ESTRATTO DELLA PAGINA:
○ ○ ○ ○ ○ ○ ○

Non è ancora finito il calvario di Concetta Serrano, madre di Sarah Scazzi, la 15enne di Avetrana soffocata e gettata in un pozzo da i suoi affetti più cari. Dopo la confessione shock di Michele Misseri, che però non ha condotto alla scarcerazione della moglie Cosima e della figlia Sabrina, accusate del delitto, Concetta non ha ancora cambiato la sua versione. Secondo lei a uccidere sua figlia sono state la zia e la cugina. A Taranto è iniziato da pochi giorni il processo contro di loro, e Quarto Grado ha raccolto la testimonianza della madre della vittima.
“Mi auguro che, come accaduto in occasione della scomparsa di Sarah, dove abbiamo visto Michele cadere, anche nel processo qualcuno possa cedere. Basta che cada uno, poi cadono tutti. E’ come un effetto domino.”

○ ○ ○ ○ ○ ○ ○

Dati memorizzati:
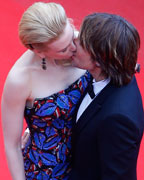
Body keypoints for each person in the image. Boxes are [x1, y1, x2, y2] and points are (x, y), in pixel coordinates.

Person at [1, 2, 93, 180]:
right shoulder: (20, 79)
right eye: (63, 49)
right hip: (48, 169)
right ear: (38, 51)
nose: (74, 48)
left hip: (88, 158)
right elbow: (11, 146)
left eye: (72, 35)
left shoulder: (79, 41)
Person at [69, 13, 144, 180]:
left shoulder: (118, 119)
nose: (73, 42)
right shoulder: (107, 73)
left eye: (81, 42)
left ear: (99, 60)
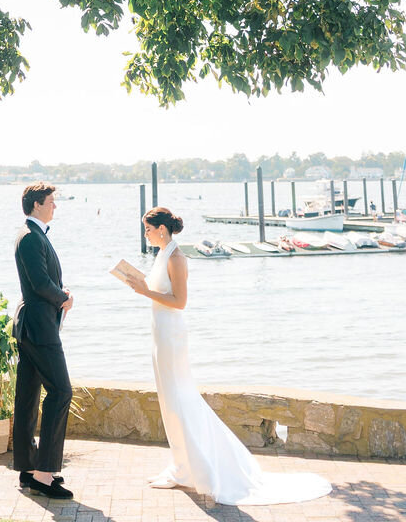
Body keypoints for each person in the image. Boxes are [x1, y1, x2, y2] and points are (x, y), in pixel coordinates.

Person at [122, 205, 332, 505]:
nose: (146, 234)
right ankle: (181, 467)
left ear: (162, 230)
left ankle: (199, 468)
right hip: (159, 331)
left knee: (181, 399)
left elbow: (179, 301)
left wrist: (144, 292)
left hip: (172, 333)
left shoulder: (178, 258)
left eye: (148, 229)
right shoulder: (161, 254)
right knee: (169, 401)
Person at [12, 183, 74, 499]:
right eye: (51, 201)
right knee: (61, 392)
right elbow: (39, 283)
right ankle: (44, 474)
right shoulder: (29, 238)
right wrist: (64, 296)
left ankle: (28, 469)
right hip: (39, 328)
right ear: (37, 204)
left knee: (28, 396)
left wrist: (60, 296)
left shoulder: (35, 236)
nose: (55, 206)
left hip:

○ ○ ○ ○ ○ ○ ○

METTI IN PRATICA:
- a) Elenca tutte le persone chiamate per nome nell'articolo sul caso di Sarah Scazzi.
- b) Riscrivi il brano dell'articolo sul caso di Sarah Scazzi partendo da "Non è ancora" e proseguendo fino a "madre della vittima.", e sostituisci "madre" con "mamma".
- c) Prosegui l'articolo sul caso di Sarah Scazzi dopo l'ultima frase riportata.

ESERCIZI RISOLTI:
- a) Concetta Serrano, Sarah Scazzi, Michele Misseri, Cosima, Sabrina

- b)
Non è ancora finito il calvario di Concetta Serrano, mamma di Sarah Scazzi, la 15enne di Avetrana soffocata e gettata in un pozzo da i suoi affetti più cari. Dopo la confessione shock di Michele Misseri, che però non ha condotto alla scarcerazione della moglie Cosima e della figlia Sabrina, accusate del delitto, Concetta non ha ancora cambiato la sua versione. Secondo lei a uccidere sua figlia sono state la zia e la cugina. A Taranto è iniziato da pochi giorni il processo contro di loro, e Quarto Grado ha raccolto la testimonianza della mamma della vittima.

- c)
“Dio dà la possibilità di riscattarci dai peccati commessi. Io, come cristiana, voglio dare loro questa possibilità: pentimento e perdono. Ma ancora oggi non vedo pentimento in loro….Vedo dei poveracci che, se continueranno su questa linea, cadranno in un baratro senza via di uscita. Continuano a combattere contro dei mulini a vento. Michele ormai è vittima della sua famiglia. Sarah è stata vittima di Sabrina; Michele è vittima della sua famiglia… Loro, che hanno commesso il fatto, odiano Michele che non c’entra niente”.